# Text provided

Metabolic model integration of the bibliome, genome, metabolome and reactome of Aspergillus niger

Abstract

The release of the genome sequences of two strains of Aspergillus niger has allowed systems-level investigations of this important microbial cell factory. To this end, tools for doing data integration of multi-ome data are necessary, and especially interesting in the context of metabolism. On the basis of an A. niger bibliome survey, we present the largest model reconstruction of a metabolic network reported for a fungal species. The reconstructed gapless metabolic network is based on the reportings of 371 articles and comprises 1190 biochemically unique reactions and 871 ORFs. Inclusion of isoenzymes increases the total number of reactions to 2240. A graphical map of the metabolic network is presented. All levels of the reconstruction process were based on manual curation. From the reconstructed metabolic network, a mathematical model was constructed and validated with data on yields, fluxes and transcription. The presented metabolic network and map are useful tools for examining systemwide data in a metabolic context. Results from the validated model show a great potential for expanding the use of A. niger as a high-yield production platform.

Figure 1

Statistics of the reconstructed A. niger metabolic network. Top bar shows the support for the 1190 unique reactions. Middle bar shows the distribution of the references according to specificity. The bottom bar shows the reactions constituting the ‘orphans'—reactions with no supporting ORF or literature.

Figure 2

Metabolic map. The metabolic map of A. niger (Supplementary Figure 1) is showed in reduced size. An example of the level of detail is shown for the citric acid cycle.

Figure 3

Venn diagram of reaction statistics for three Aspergillus models. The diagram shows the number of unique reactions shared and specific for the three models. Overlap between A. nidulans iHD666 and A. niger iHD20 was not investigated.

Figure 4

Comparison of measured oah deletion fluxes to predicted values. Values in black (lower) are the calculated fluxes based on ¹³C labeling, wt/Δoah. Red values (upper) are predicted with A. niger iMA871. Parts of the figure in black are from Pedersen et al (2000b).

# Information supplied
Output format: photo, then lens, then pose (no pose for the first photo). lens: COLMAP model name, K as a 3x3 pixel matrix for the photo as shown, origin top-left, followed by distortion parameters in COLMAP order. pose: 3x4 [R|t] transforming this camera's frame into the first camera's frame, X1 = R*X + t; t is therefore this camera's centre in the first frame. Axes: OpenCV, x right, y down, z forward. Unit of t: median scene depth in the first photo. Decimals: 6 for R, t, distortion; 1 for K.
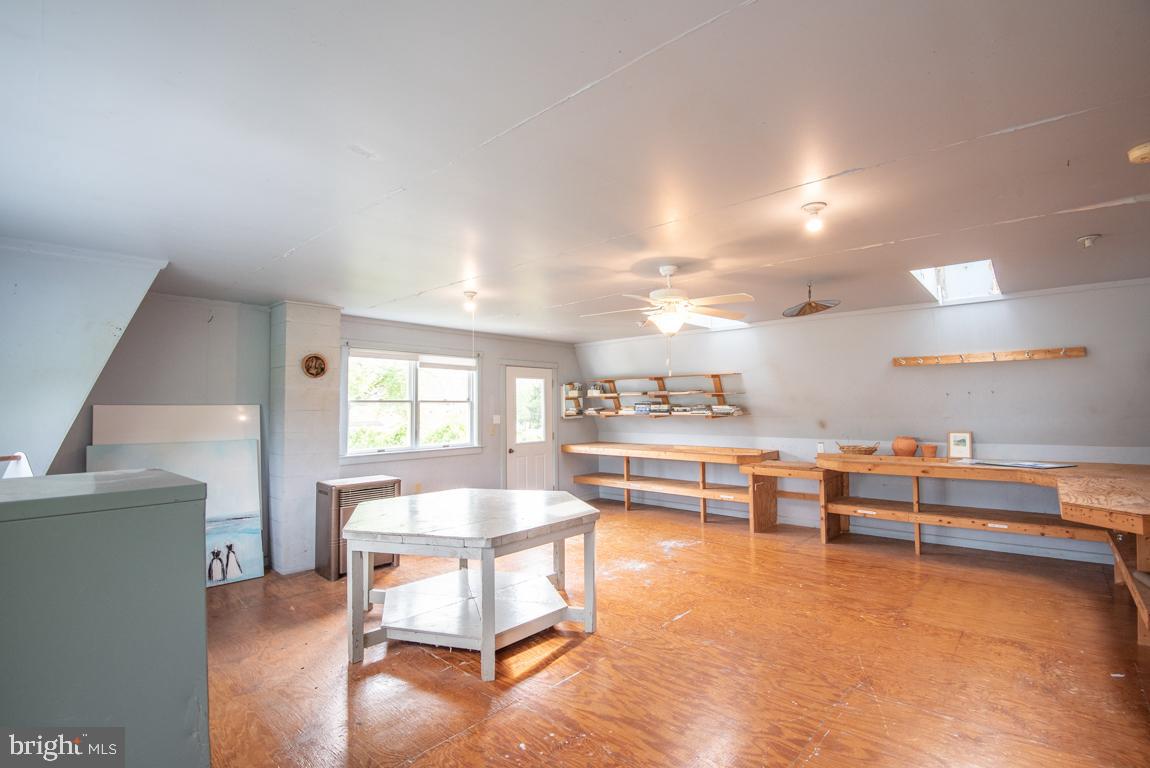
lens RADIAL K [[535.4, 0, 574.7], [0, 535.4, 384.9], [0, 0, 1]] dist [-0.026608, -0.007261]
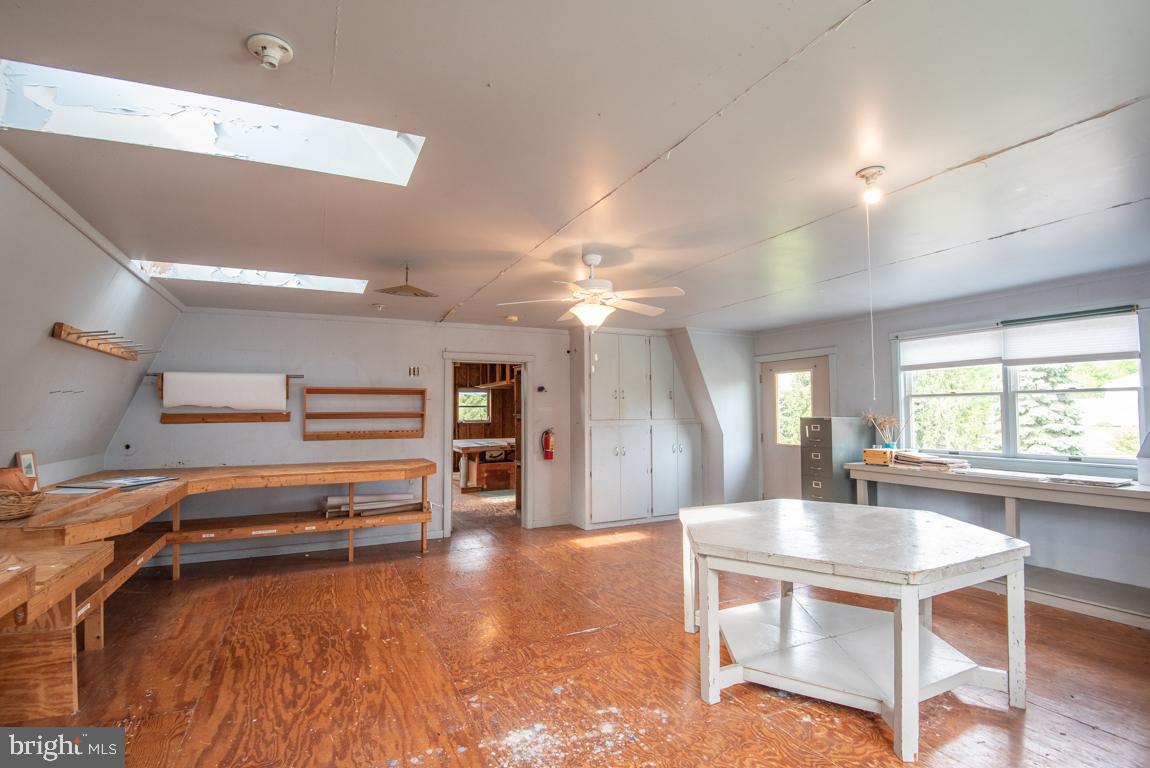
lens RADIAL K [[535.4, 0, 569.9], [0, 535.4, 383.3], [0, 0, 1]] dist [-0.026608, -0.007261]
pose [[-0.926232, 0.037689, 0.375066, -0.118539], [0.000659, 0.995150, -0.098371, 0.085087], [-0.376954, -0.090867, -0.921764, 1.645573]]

---

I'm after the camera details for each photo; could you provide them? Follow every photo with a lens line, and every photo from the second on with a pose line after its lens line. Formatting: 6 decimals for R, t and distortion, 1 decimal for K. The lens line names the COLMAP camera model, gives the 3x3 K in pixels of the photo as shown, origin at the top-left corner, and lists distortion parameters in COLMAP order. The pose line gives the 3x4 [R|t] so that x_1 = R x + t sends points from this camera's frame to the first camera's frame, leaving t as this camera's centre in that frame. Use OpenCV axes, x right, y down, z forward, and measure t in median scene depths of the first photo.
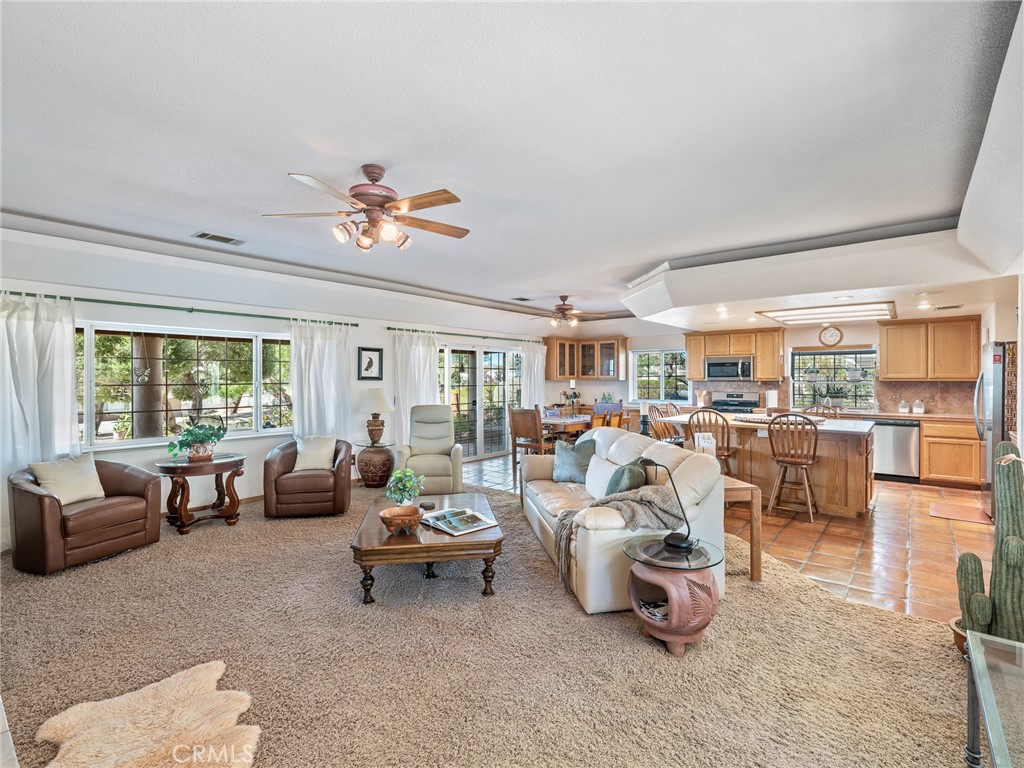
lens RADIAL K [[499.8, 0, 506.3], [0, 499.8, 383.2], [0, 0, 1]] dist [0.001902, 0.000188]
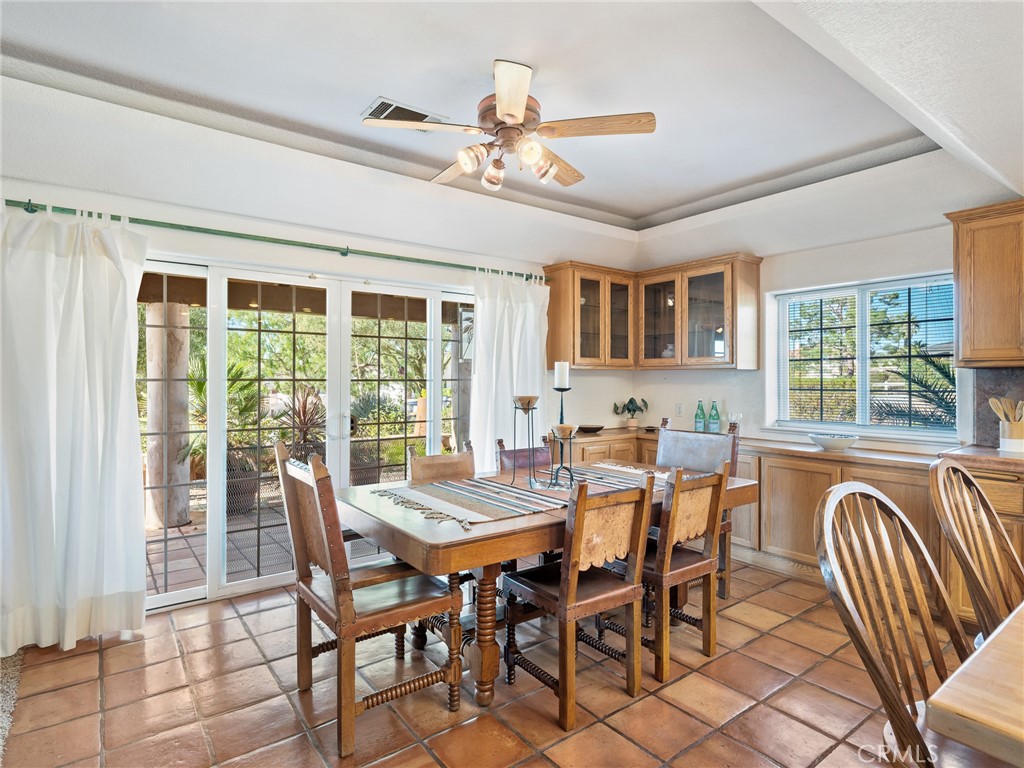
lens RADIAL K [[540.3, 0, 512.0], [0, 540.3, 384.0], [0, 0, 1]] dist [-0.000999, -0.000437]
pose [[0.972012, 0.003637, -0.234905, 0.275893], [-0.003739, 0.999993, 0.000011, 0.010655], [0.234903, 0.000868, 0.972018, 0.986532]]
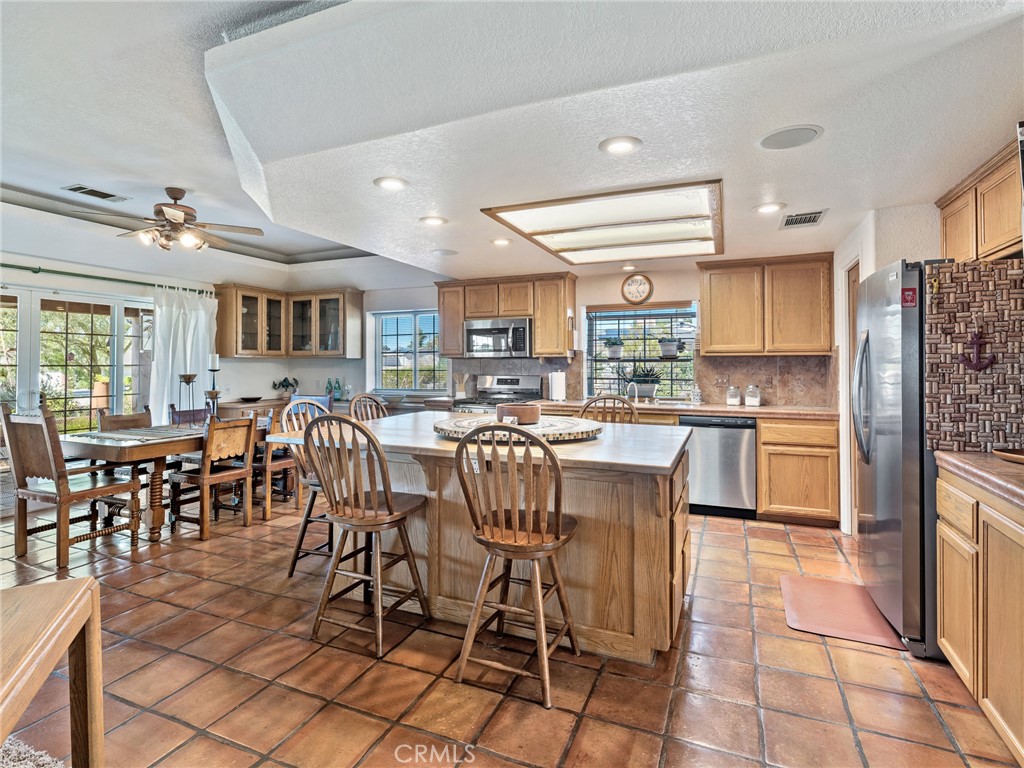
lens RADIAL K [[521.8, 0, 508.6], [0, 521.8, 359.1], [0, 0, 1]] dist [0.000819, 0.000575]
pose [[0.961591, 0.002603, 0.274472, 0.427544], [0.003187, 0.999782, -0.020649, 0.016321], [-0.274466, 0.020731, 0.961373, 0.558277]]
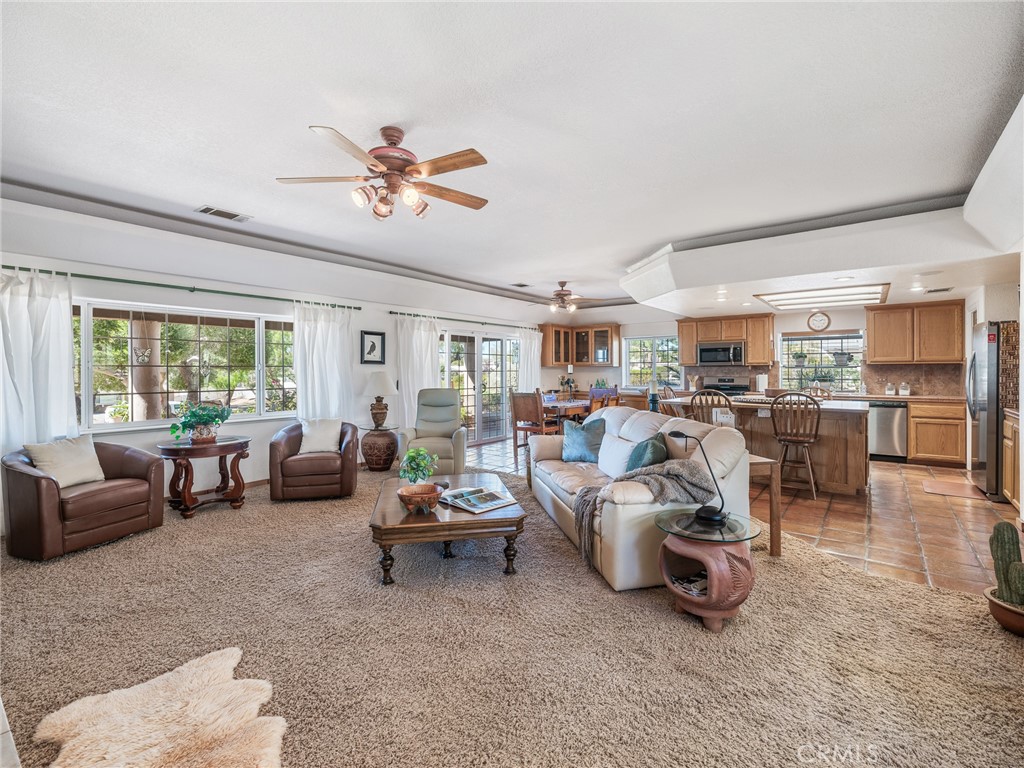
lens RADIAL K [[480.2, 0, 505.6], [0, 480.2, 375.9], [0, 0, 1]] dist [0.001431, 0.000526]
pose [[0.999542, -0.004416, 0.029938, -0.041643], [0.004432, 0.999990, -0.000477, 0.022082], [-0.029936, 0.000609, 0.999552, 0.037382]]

# What is being asked
Extend the text on the Aspergillus niger metabolic network reconstruction, beginning after its final sentence. The rows have no connection to the text on the Aspergillus niger metabolic model.

# Exercise output
Figure 5

Predicted activities of respiratory pathways in citric acid fermentations. In phase A, the standard respiratory pathway is the sole source of NADH turnover. In phase B, the proton-pumping NADH dehydrogenase is substituted for the non-proton-pumping NADH-ubiquinone oxidoreductase, resulting in a pathway that is a meld of the alternative oxidase pathway and the standard oxidative pathway. In phase C, the cytochrome pathway is substituted for the alternative oxidase pathway. The net result is a decreasing amount of ATP produced per metabolized NADH as the citric acid yield increases, resulting in a changing P/O ratio.

Figure 6

Genes expressed in central carbon metabolism when A. niger CBS 513.88 is grown on glucose. Red box: at least one isoenzyme of this process is present; green box: all absent; gray box: no ORF has been assigned to the process.

Figure 7

Radar plots of the theoretical maximum yields of selected metabolites from glucose and ammonium. Value axis shows percentage of C moles of the metabolite from glucose; 100% denotes a full conversion of glucose to the product. Plot (A) shows the twelve essential precursor metabolites as defined in (Stephanopoulos et al, 1998). Plot (B) shows the 20 common amino acids. Plot (C) shows selected organic acids.

Figure 8

Overview of the model reconstruction process. Pathway addition was based on the reported presence of products and/or enzyme activities reported for A. niger. This was supplemented with enzymes reported present in other aspergilli. Pathway databases (KEGG) were used where possible to fill gaps in pathways. If necessary, reactions were inferred to close the remaining gaps. Finally, ORFs were connected to reactions using the CBS 513.88 sequence annotation. No new reactions were added based solely on sequence information.